[Data items]
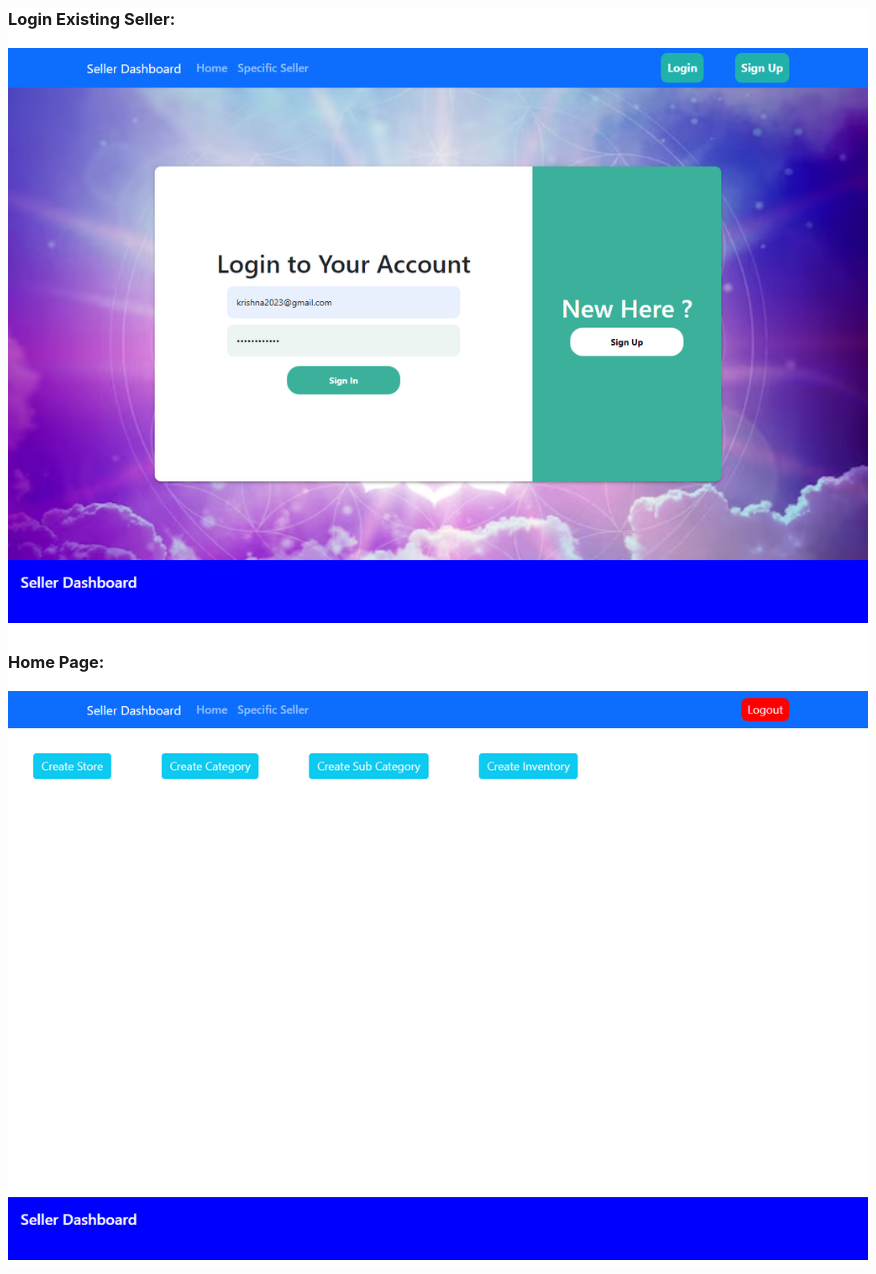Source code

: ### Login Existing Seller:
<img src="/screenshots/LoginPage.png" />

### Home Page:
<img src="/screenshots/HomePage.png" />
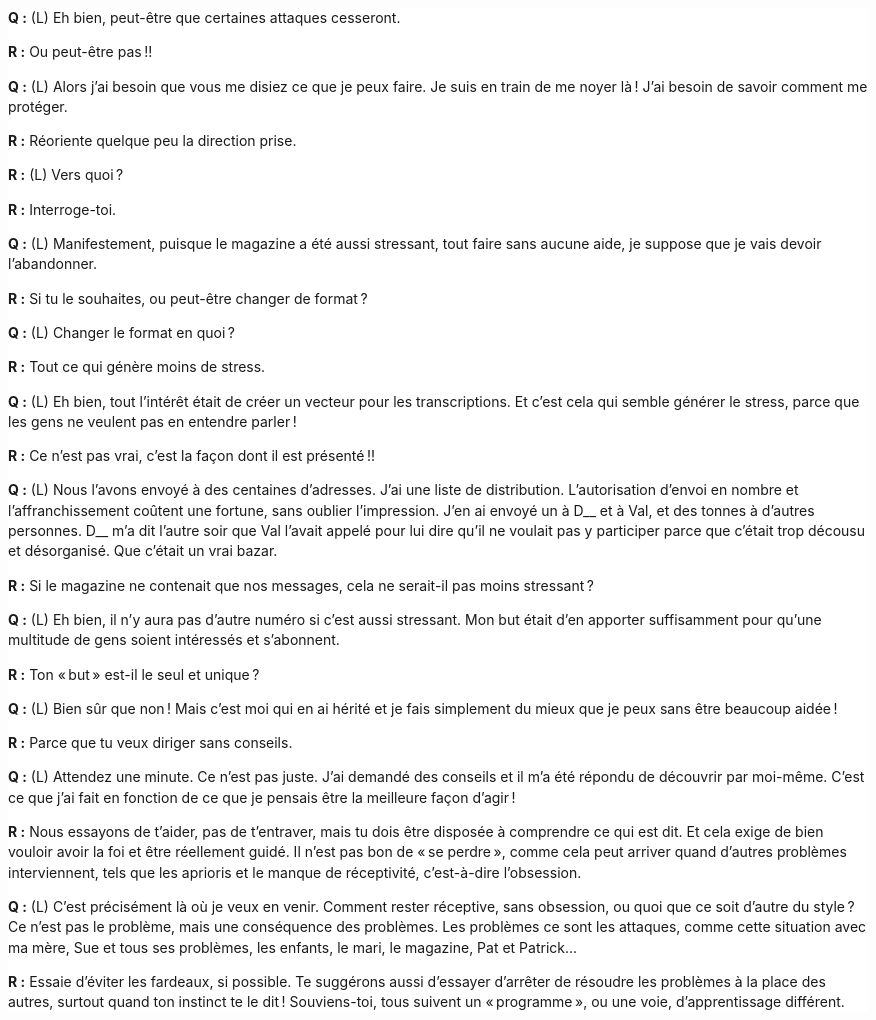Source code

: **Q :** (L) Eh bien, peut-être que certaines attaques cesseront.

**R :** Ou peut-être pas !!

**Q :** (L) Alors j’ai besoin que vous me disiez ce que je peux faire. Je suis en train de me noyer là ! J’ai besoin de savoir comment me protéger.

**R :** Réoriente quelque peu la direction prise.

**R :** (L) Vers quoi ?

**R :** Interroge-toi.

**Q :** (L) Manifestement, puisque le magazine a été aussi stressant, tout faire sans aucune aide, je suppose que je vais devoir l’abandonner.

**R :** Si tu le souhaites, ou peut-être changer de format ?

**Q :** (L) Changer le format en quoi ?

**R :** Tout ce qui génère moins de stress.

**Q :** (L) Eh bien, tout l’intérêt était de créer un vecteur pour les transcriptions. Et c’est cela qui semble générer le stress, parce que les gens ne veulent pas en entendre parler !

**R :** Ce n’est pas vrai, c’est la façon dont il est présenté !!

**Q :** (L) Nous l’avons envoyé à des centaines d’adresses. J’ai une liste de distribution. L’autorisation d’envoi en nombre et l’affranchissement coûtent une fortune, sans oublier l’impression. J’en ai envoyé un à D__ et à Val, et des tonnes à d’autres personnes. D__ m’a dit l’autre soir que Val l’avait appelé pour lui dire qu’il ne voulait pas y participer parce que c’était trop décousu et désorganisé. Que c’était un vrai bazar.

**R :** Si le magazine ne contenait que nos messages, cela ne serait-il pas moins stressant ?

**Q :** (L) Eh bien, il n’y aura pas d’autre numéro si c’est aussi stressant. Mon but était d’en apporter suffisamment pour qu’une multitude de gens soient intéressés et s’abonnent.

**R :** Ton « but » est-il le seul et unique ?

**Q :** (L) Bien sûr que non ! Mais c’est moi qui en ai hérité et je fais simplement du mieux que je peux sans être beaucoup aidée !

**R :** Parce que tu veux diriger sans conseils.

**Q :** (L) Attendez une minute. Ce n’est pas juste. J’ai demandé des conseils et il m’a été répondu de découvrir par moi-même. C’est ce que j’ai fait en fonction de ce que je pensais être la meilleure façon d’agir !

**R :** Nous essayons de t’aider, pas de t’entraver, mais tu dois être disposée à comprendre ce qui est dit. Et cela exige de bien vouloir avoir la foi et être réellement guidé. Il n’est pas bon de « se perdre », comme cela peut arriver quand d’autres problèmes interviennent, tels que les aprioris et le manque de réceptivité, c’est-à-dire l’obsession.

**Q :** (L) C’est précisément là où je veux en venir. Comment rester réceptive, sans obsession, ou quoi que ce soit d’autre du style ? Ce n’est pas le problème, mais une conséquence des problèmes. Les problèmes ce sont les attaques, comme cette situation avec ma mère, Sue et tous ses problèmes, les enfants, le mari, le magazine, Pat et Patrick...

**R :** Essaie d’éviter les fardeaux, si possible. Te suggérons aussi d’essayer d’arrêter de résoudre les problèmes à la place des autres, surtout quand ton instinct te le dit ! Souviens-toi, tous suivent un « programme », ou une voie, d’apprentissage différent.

* _Work instructions_
Rewrite all of the material above, replacing "Home Page" with "Main Page" and leaving everything else unchanged. Omit the pictures from your answer.

* _Output below_
Source code

: ### Login Existing Seller:
<img src="/screenshots/LoginPage.png" />

### Main Page:
<img src="/screenshots/HomePage.png" />
Source code

: **Q :** (L) Eh bien, peut-être que certaines attaques cesseront.

**R :** Ou peut-être pas !!

**Q :** (L) Alors j’ai besoin que vous me disiez ce que je peux faire. Je suis en train de me noyer là ! J’ai besoin de savoir comment me protéger.

**R :** Réoriente quelque peu la direction prise.

**R :** (L) Vers quoi ?

**R :** Interroge-toi.

**Q :** (L) Manifestement, puisque le magazine a été aussi stressant, tout faire sans aucune aide, je suppose que je vais devoir l’abandonner.

**R :** Si tu le souhaites, ou peut-être changer de format ?

**Q :** (L) Changer le format en quoi ?

**R :** Tout ce qui génère moins de stress.

**Q :** (L) Eh bien, tout l’intérêt était de créer un vecteur pour les transcriptions. Et c’est cela qui semble générer le stress, parce que les gens ne veulent pas en entendre parler !

**R :** Ce n’est pas vrai, c’est la façon dont il est présenté !!

**Q :** (L) Nous l’avons envoyé à des centaines d’adresses. J’ai une liste de distribution. L’autorisation d’envoi en nombre et l’affranchissement coûtent une fortune, sans oublier l’impression. J’en ai envoyé un à D__ et à Val, et des tonnes à d’autres personnes. D__ m’a dit l’autre soir que Val l’avait appelé pour lui dire qu’il ne voulait pas y participer parce que c’était trop décousu et désorganisé. Que c’était un vrai bazar.

**R :** Si le magazine ne contenait que nos messages, cela ne serait-il pas moins stressant ?

**Q :** (L) Eh bien, il n’y aura pas d’autre numéro si c’est aussi stressant. Mon but était d’en apporter suffisamment pour qu’une multitude de gens soient intéressés et s’abonnent.

**R :** Ton « but » est-il le seul et unique ?

**Q :** (L) Bien sûr que non ! Mais c’est moi qui en ai hérité et je fais simplement du mieux que je peux sans être beaucoup aidée !

**R :** Parce que tu veux diriger sans conseils.

**Q :** (L) Attendez une minute. Ce n’est pas juste. J’ai demandé des conseils et il m’a été répondu de découvrir par moi-même. C’est ce que j’ai fait en fonction de ce que je pensais être la meilleure façon d’agir !

**R :** Nous essayons de t’aider, pas de t’entraver, mais tu dois être disposée à comprendre ce qui est dit. Et cela exige de bien vouloir avoir la foi et être réellement guidé. Il n’est pas bon de « se perdre », comme cela peut arriver quand d’autres problèmes interviennent, tels que les aprioris et le manque de réceptivité, c’est-à-dire l’obsession.

**Q :** (L) C’est précisément là où je veux en venir. Comment rester réceptive, sans obsession, ou quoi que ce soit d’autre du style ? Ce n’est pas le problème, mais une conséquence des problèmes. Les problèmes ce sont les attaques, comme cette situation avec ma mère, Sue et tous ses problèmes, les enfants, le mari, le magazine, Pat et Patrick...

**R :** Essaie d’éviter les fardeaux, si possible. Te suggérons aussi d’essayer d’arrêter de résoudre les problèmes à la place des autres, surtout quand ton instinct te le dit ! Souviens-toi, tous suivent un « programme », ou une voie, d’apprentissage différent.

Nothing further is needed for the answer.